## TASK PROMPT:
Among the records below, find the line that has "wrist: (246, 279)"; from there, give the lines again exactly, and stop after the line that has "middle pip: (167, 150)".

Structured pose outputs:

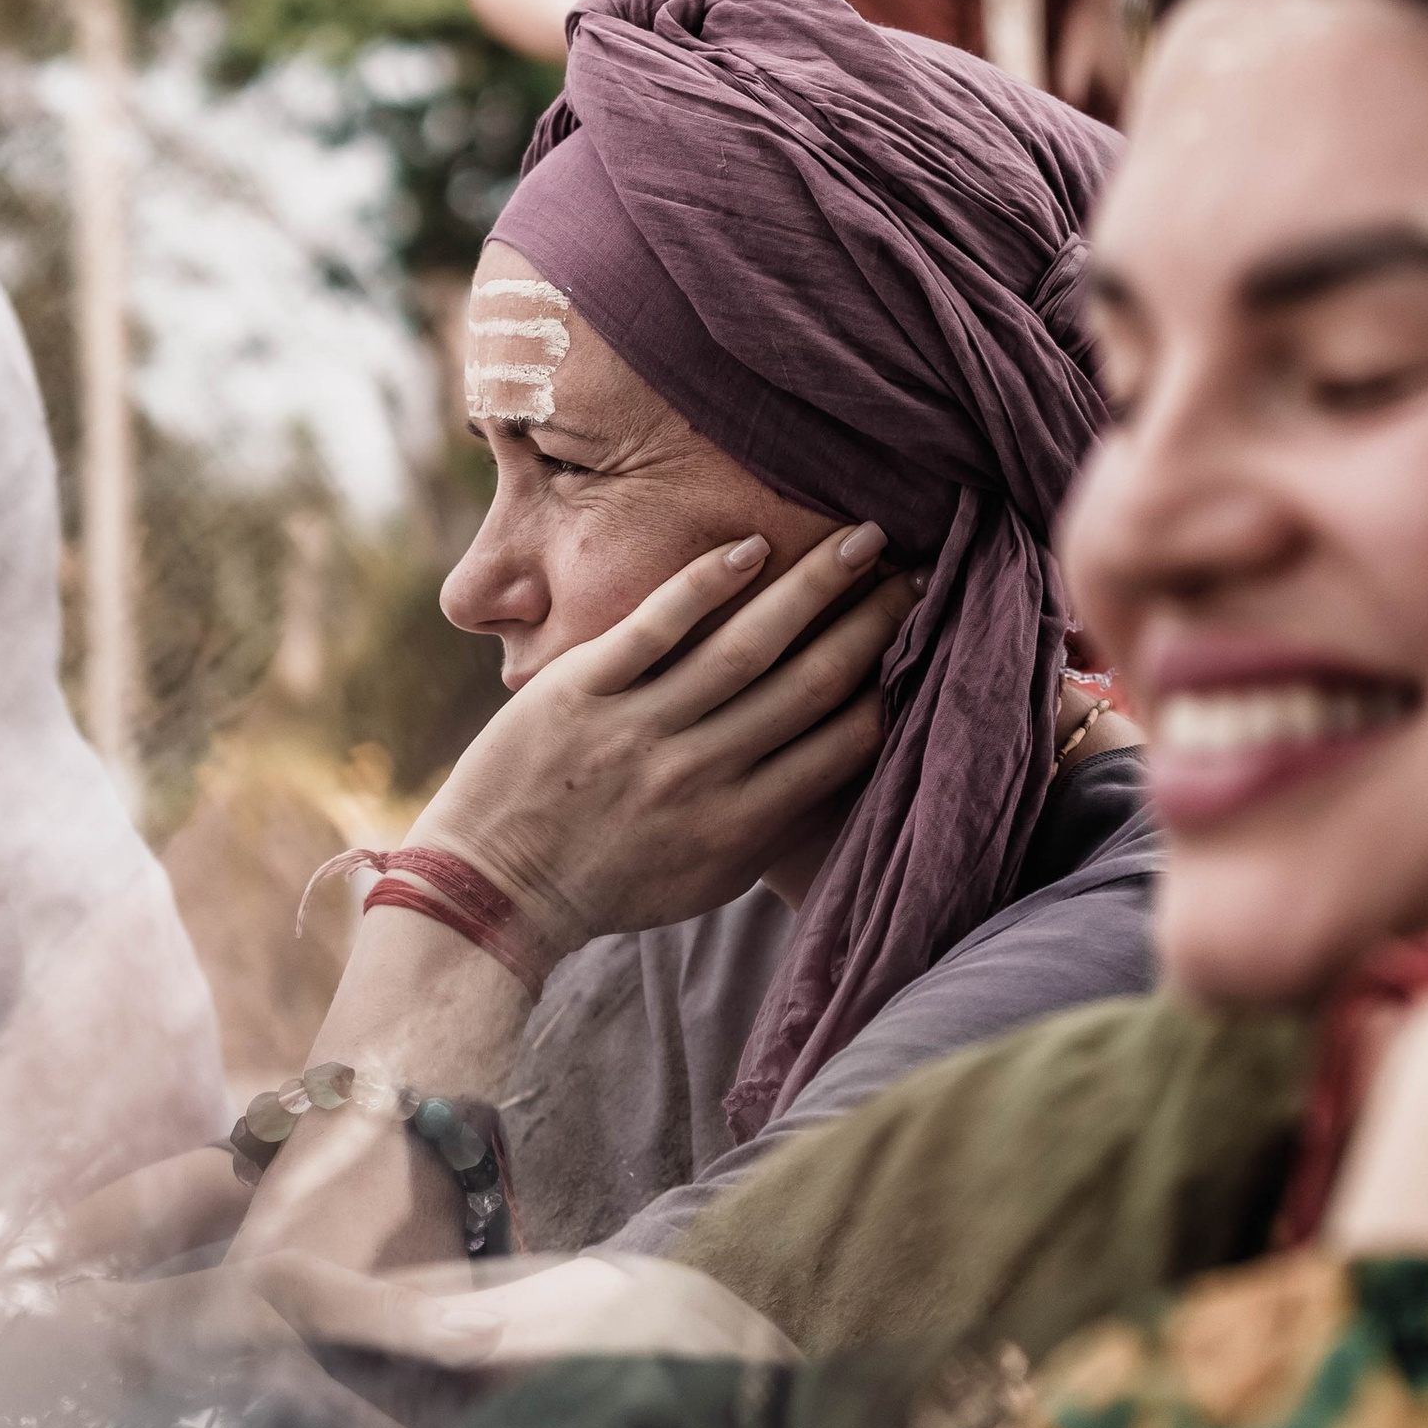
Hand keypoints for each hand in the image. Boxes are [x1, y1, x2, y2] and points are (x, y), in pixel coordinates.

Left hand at [413, 520, 915, 957]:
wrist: (497, 890)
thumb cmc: (613, 884)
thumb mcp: (709, 876)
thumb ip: (772, 818)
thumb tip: (841, 760)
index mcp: (744, 825)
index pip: (846, 742)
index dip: (896, 681)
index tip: (930, 633)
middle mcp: (703, 775)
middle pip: (813, 682)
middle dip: (877, 621)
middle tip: (920, 570)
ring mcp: (640, 731)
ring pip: (746, 647)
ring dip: (813, 585)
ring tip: (862, 537)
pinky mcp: (581, 692)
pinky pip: (656, 628)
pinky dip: (706, 584)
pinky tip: (753, 545)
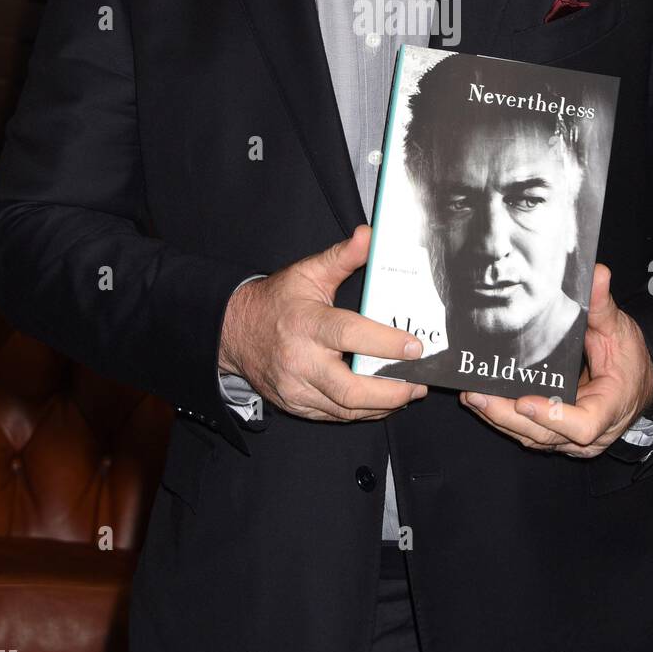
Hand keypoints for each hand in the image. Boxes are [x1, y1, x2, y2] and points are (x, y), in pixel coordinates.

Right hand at [219, 224, 427, 421]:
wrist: (233, 333)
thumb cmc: (275, 301)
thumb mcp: (307, 273)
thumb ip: (342, 257)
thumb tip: (370, 235)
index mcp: (306, 324)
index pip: (349, 335)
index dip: (385, 343)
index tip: (415, 346)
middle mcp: (300, 361)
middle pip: (350, 389)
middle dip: (391, 391)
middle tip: (419, 381)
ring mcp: (296, 389)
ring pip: (346, 410)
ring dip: (383, 405)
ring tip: (409, 391)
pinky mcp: (296, 406)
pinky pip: (336, 416)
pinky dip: (363, 412)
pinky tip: (383, 401)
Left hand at [458, 263, 652, 457]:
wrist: (638, 381)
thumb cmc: (629, 357)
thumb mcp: (618, 328)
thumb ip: (603, 305)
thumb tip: (598, 272)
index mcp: (610, 407)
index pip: (583, 425)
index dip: (552, 416)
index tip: (523, 400)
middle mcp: (592, 434)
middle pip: (546, 435)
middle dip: (508, 416)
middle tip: (478, 395)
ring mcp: (574, 439)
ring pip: (533, 438)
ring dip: (500, 419)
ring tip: (471, 396)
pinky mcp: (559, 435)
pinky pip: (530, 433)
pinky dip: (506, 419)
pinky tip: (483, 402)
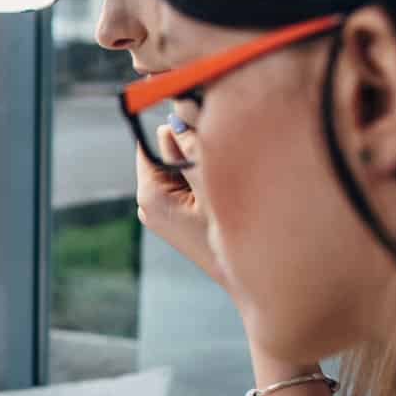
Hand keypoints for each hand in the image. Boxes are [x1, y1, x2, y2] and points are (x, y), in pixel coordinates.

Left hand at [135, 125, 225, 288]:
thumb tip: (176, 116)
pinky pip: (186, 179)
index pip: (156, 139)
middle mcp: (148, 200)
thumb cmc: (230, 238)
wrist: (246, 279)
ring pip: (180, 163)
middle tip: (222, 157)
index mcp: (150, 193)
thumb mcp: (213, 187)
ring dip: (201, 160)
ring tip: (224, 177)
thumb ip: (193, 150)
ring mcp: (160, 208)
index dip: (182, 126)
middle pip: (167, 150)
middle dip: (193, 145)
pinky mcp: (174, 213)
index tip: (208, 122)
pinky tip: (223, 187)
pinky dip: (203, 175)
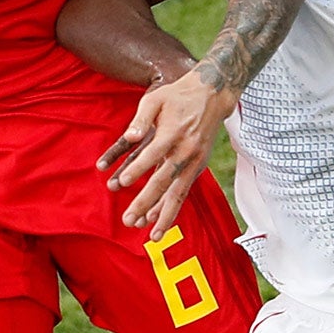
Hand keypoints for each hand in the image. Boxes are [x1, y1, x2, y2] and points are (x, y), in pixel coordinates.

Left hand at [98, 68, 237, 240]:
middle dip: (146, 202)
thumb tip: (129, 137)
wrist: (213, 96)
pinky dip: (172, 207)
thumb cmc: (178, 96)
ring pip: (178, 193)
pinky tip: (160, 221)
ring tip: (151, 236)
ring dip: (164, 215)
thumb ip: (141, 119)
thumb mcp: (156, 98)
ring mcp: (195, 160)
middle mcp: (186, 150)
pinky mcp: (198, 166)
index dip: (136, 170)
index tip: (120, 184)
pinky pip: (184, 191)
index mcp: (173, 132)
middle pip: (164, 181)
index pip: (152, 154)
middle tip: (128, 220)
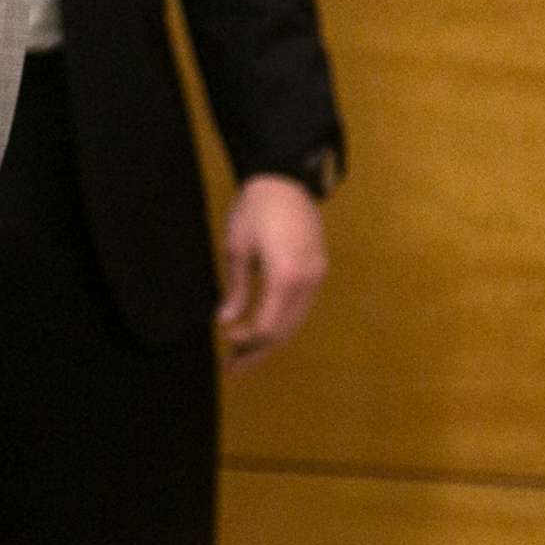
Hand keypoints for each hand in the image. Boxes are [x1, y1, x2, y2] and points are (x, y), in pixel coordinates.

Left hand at [216, 175, 327, 371]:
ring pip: (295, 322)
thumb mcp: (237, 248)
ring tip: (244, 355)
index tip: (225, 340)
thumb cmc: (255, 208)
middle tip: (232, 367)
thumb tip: (225, 321)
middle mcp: (308, 281)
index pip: (267, 326)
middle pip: (284, 330)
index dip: (245, 340)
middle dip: (257, 351)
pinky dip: (283, 322)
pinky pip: (301, 307)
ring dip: (270, 340)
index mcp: (285, 276)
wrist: (284, 176)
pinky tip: (264, 330)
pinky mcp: (319, 269)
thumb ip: (236, 288)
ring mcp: (317, 275)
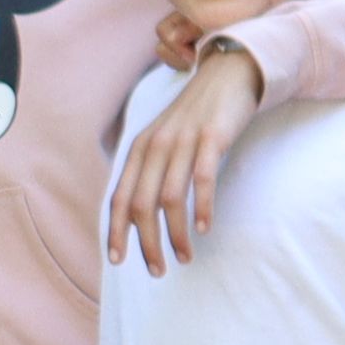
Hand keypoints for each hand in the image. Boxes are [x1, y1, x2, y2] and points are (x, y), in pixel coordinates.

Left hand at [107, 43, 268, 272]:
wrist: (228, 74)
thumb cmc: (196, 116)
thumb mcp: (164, 141)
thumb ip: (150, 171)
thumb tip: (138, 214)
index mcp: (139, 150)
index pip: (119, 198)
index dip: (116, 231)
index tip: (118, 261)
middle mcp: (155, 146)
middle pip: (141, 205)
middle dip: (147, 243)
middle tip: (158, 271)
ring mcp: (182, 141)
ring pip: (170, 198)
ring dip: (176, 234)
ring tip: (184, 258)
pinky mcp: (211, 138)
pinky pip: (202, 179)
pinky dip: (201, 207)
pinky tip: (205, 229)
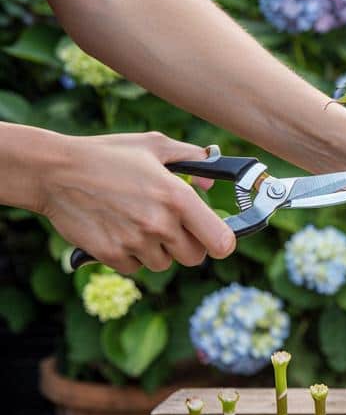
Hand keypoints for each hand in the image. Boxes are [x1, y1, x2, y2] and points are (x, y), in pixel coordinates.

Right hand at [36, 132, 235, 273]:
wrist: (54, 171)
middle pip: (195, 257)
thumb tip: (211, 183)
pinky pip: (135, 268)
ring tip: (138, 224)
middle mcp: (160, 223)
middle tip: (171, 227)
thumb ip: (192, 159)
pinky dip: (130, 256)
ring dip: (157, 250)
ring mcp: (135, 242)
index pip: (221, 241)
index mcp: (177, 197)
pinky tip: (118, 231)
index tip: (213, 237)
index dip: (221, 242)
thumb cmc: (107, 155)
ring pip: (164, 263)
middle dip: (187, 245)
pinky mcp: (111, 255)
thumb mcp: (154, 145)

## RESULT FOR THIS EXERCISE:
wrist: (246, 279)
ring pip: (180, 163)
middle tip: (222, 157)
index mcp: (150, 193)
thumb mcp: (213, 187)
ring dip: (201, 160)
ring tip: (224, 177)
thumb ip: (193, 150)
ring mcp: (160, 208)
index dip: (182, 126)
middle pip: (167, 150)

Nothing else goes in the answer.